Wind power, solar power, and a storing your own energy, cotinues:

“Seven years ago, we made the single biggest investment in clean energy in our history. Here are the results. In fields from Iowa to Texas, wind power is now cheaper than dirtier, conventional power. On rooftops from Arizona to New York, solar is saving Americans tens of millions of dollars a year on their energy bills, and employs more Americans than coal — in jobs that pay better than average. We’re taking steps to give homeowners the freedom to generate and store their own energy — something environmentalists and Tea Partiers have teamed up to support. Meanwhile, we’ve cut our imports of foreign oil by nearly sixty percent, and cut carbon pollution more than any other country on Earth.”

And, yeah:

“Gas under two bucks a gallon ain’t bad, either.”

Hear, hear, went a few gathered in the audience.

“Now we’ve got to accelerate the transition away from dirty energy. Rather than subsidize the past, we should invest in the future — especially in communities that rely on fossil fuels.
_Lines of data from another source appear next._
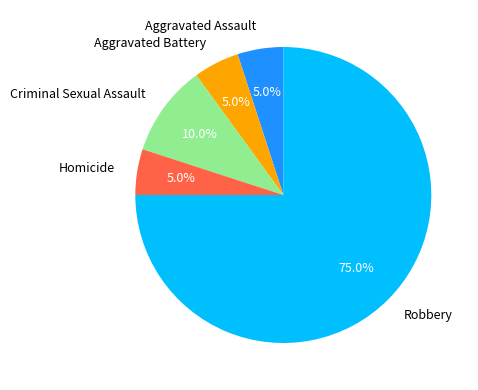

To the nearest percent, what is the difference between the largest and smallest slice percentages?

70%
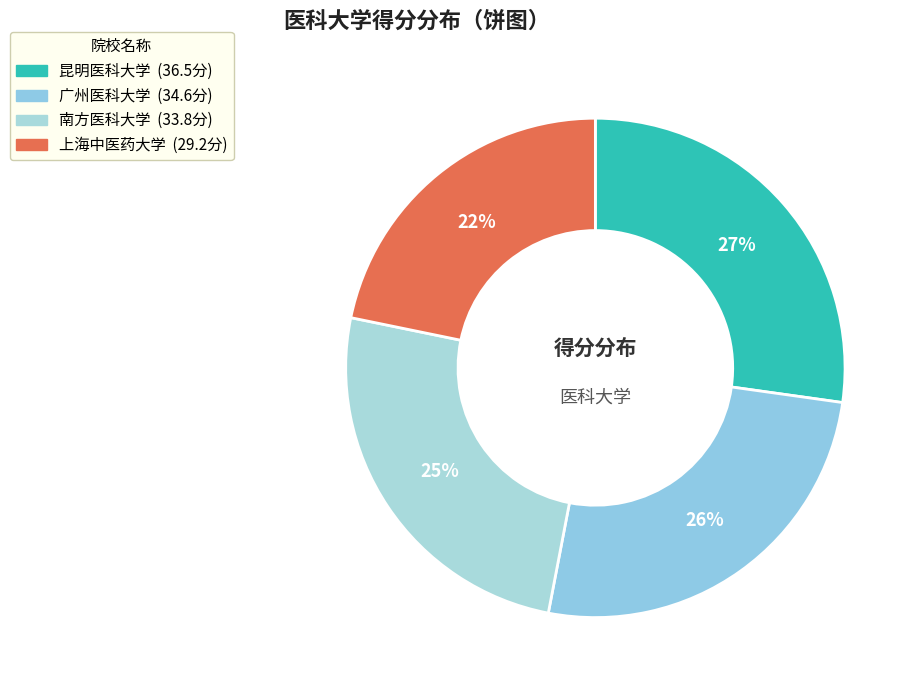

Is it true that 上海中医药大学 is 22% of the pie?

True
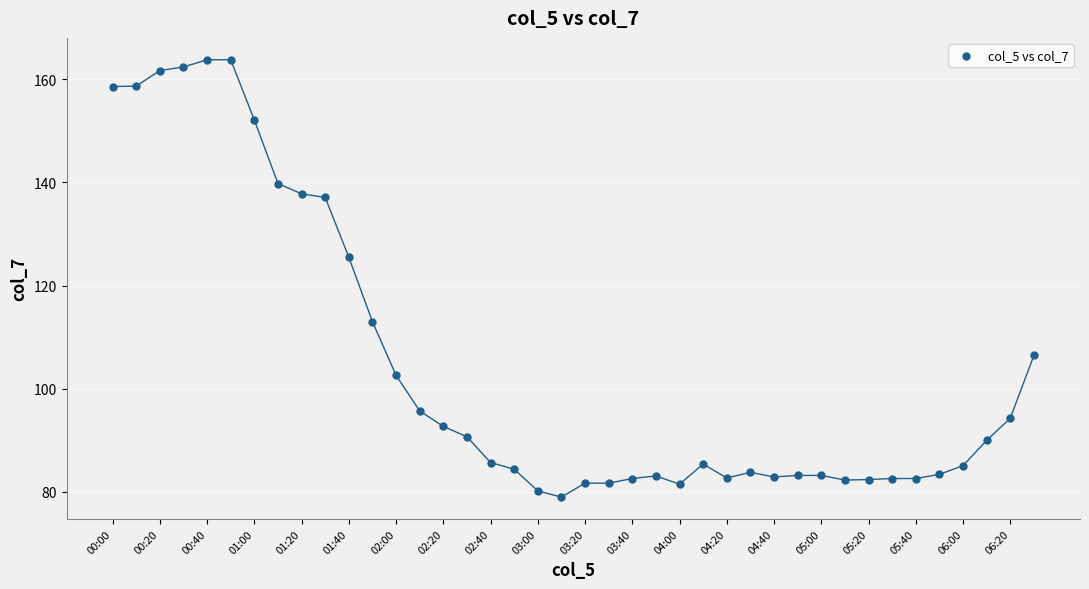

What is the range of Y values (max minus min)?

84.8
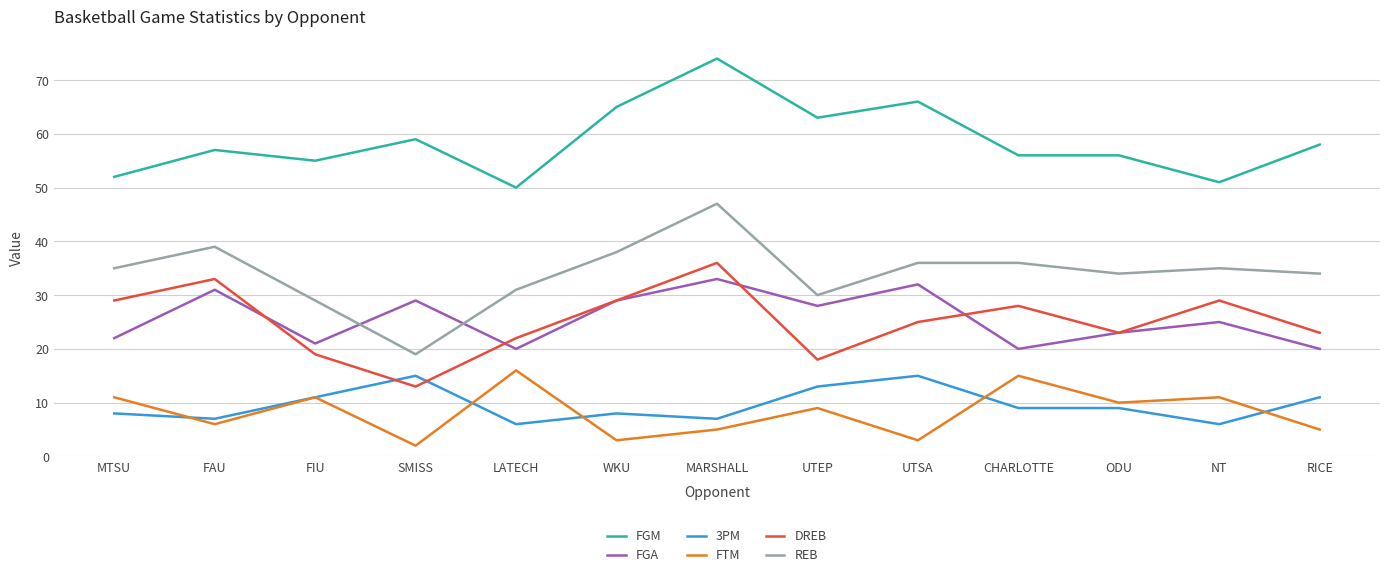

What is the difference between the second highest and minimum values in the 3PM series?

9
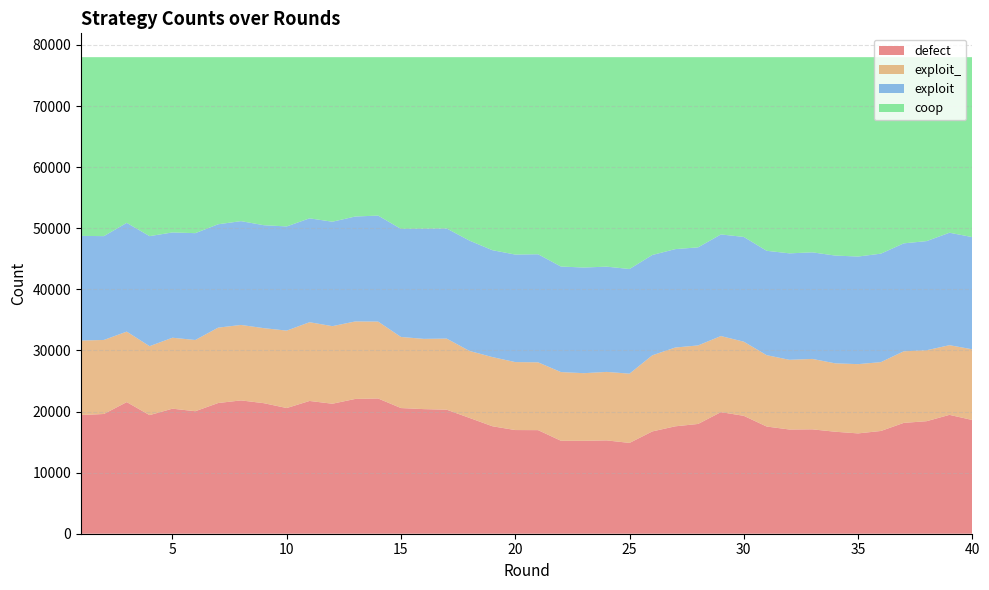

Reading left to right, transcribe all the data shown in this chart.

defect: 19428	19597	21544	19414	20466	20050	21392	21821	21366	20571	21730	21277	22062	22135	20569	20393	20301	18953	17591	16969	16954	15216	15204	15275	14862	16746	17578	17967	19903	19297	17547	17056	17085	16693	16420	16817	18142	18418	19455	18611
exploit_: 12186	12119	11535	11283	11612	11658	12339	12350	12280	12673	12888	12696	12683	12585	11635	11500	11637	10962	11321	11124	11097	11242	11072	11211	11336	12460	12897	12853	12452	12136	11678	11408	11527	11193	11338	11268	11716	11610	11405	11573
exploit: 17133	16992	17800	18010	17234	17486	16920	16990	16847	17051	17003	17093	17175	17348	17690	18027	18022	18055	17495	17597	17691	17272	17293	17227	17127	16418	16106	16049	16630	17144	17084	17424	17443	17640	17609	17754	17667	17865	18404	18365
coop: 29253	29292	27121	29293	28688	28806	27349	26839	27507	27705	26379	26934	26080	25932	28106	28080	28040	30030	31593	32310	32258	34270	34431	34287	34675	32376	31419	31131	29015	29423	31691	32112	31945	32474	32633	32161	30475	30107	28736	29451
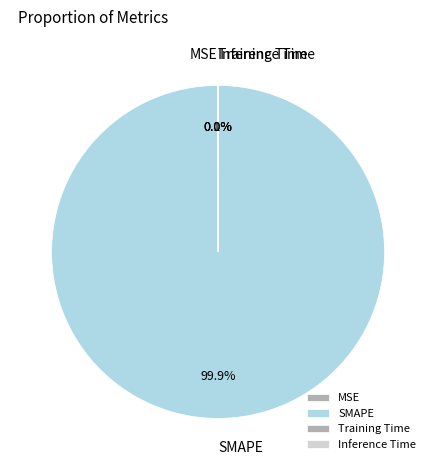

Is there a majority slice in this chart?

Yes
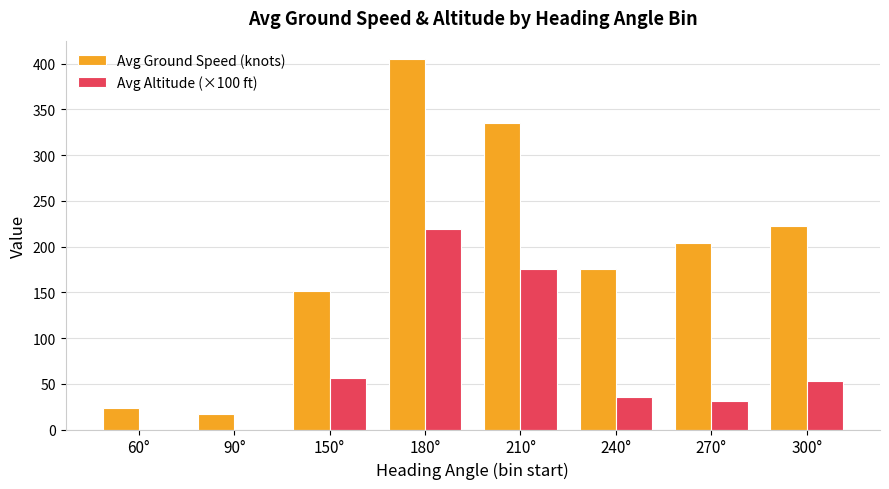

How many groups of bars are there?

8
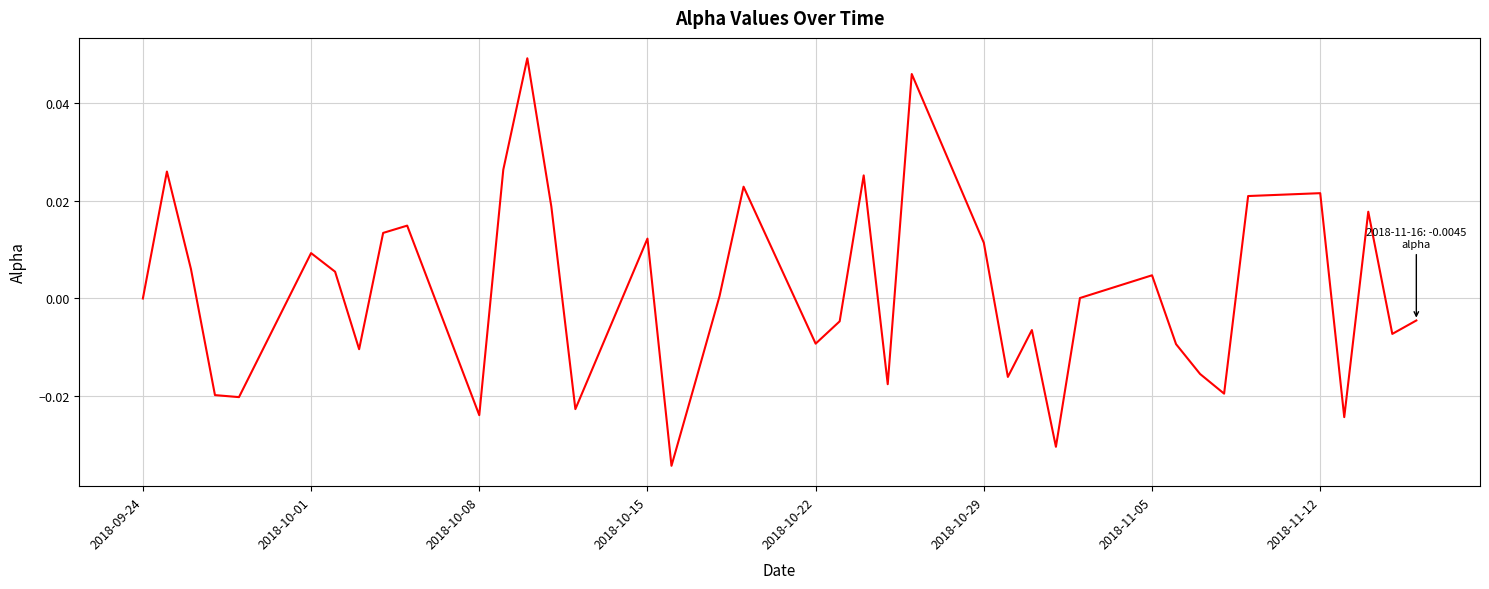

Between 2018-10-08 and 2018-10-01, which is larger?

2018-10-01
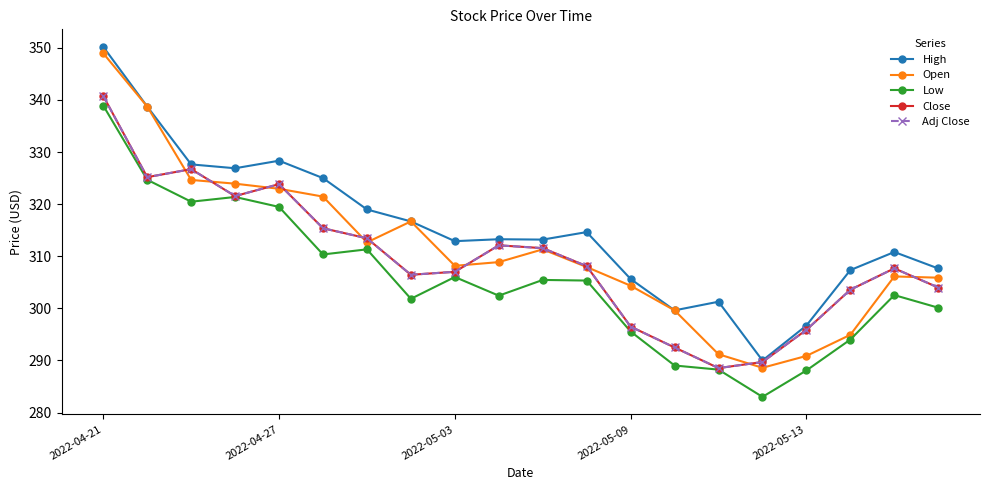

Is this an area chart (filled region under the line)?

No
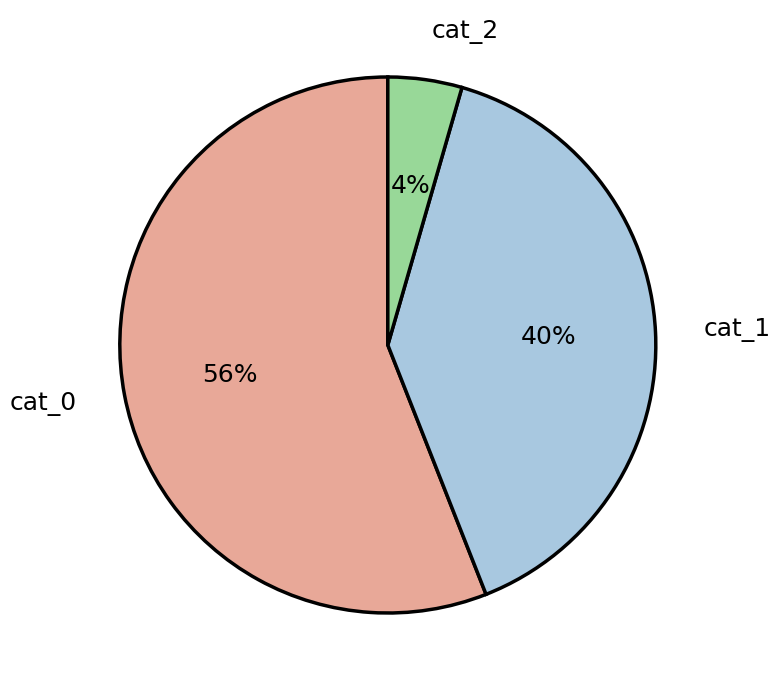

What is the smallest slice in the pie chart?

cat_2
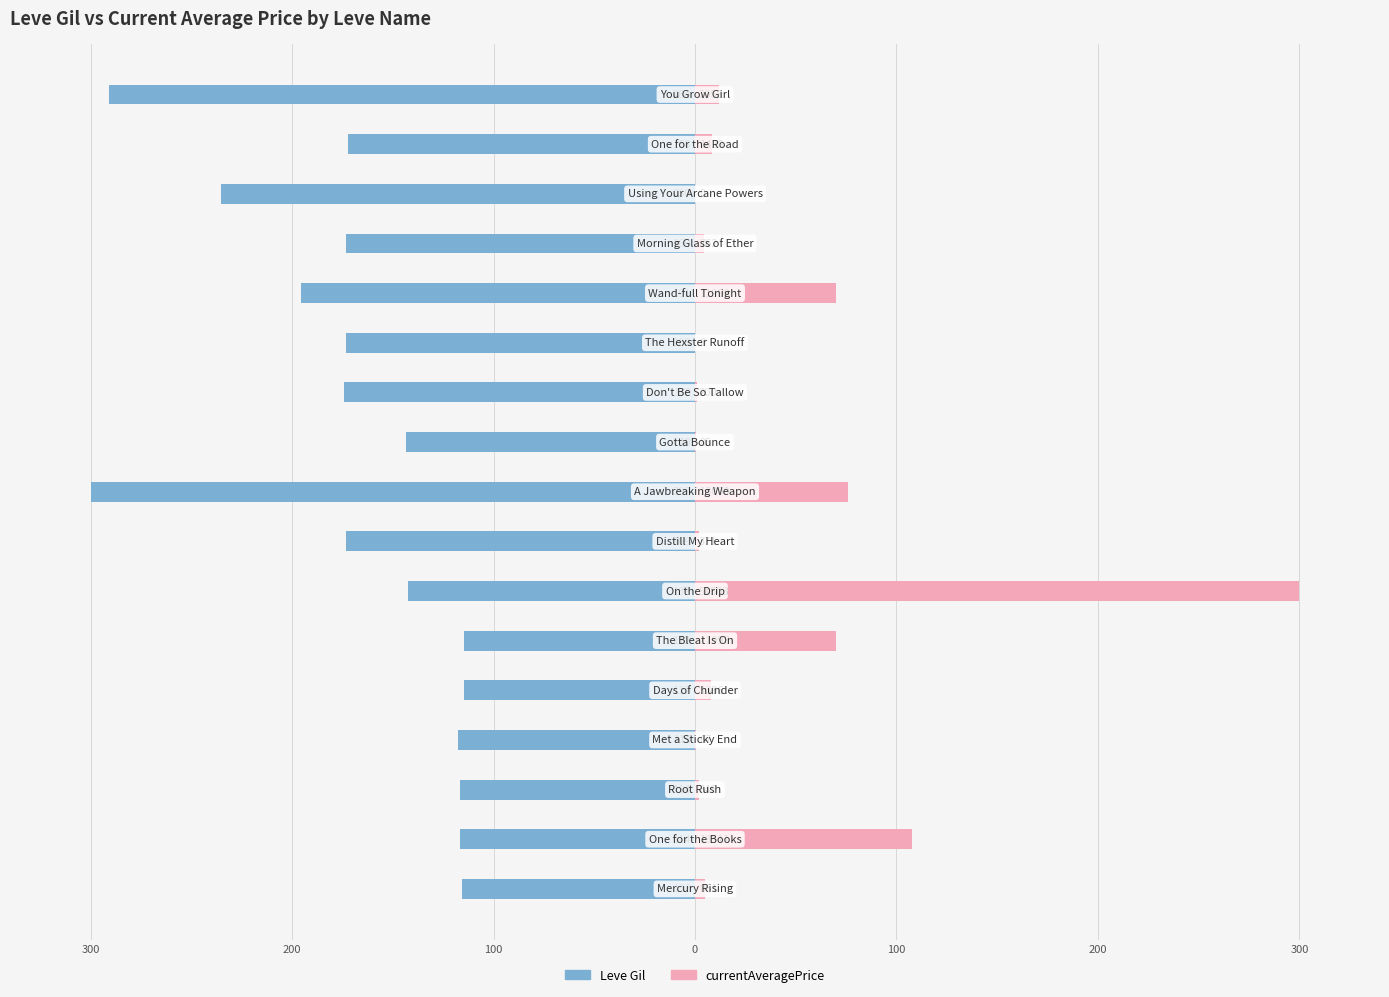

List the series in order of their peak value, highest first.

currentAveragePrice, Leve Gil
That’s why I’m going to push to change the way we manage our oil and coal resources, so that they better reflect the costs they impose on taxpayers and our planet. That way, we put money back into those communities and put tens of thousands of Americans to work building a 21st century transportation system.”

After a standing ovation from the the Democrats and seated silence from Republicans, he continued:

“None of this will happen overnight, and yes, there are plenty of entrenched interests who want to protect the status quo. But the jobs we’ll create, the money we’ll save, and the planet we’ll preserve — that’s the kind of future our kids and grandkids deserve.”

Obama also forcefully called for passage of the controversial Trans Pacific Partnership, calling it the “right thing to do.”

“…[W]e forged a Trans-Pacific Partnership to open markets, protect workers and the environment, and advance American leadership in Asia. It cuts 18,000 taxes on products Made in America, and supports more good jobs. With TPP, China doesn’t set the rules in that region, we do. You want to show our strength in this century? Approve this agreement. Give us the tools to enforce it.”

During his wrap-up, Obama mentions that proverbial science student pulling an all-nighter:

“I see it in the Dreamer who stays up late to finish her science project, and the teacher who comes in early because with some extra supplies he bought because he knows that young girl might someday cure a disease.”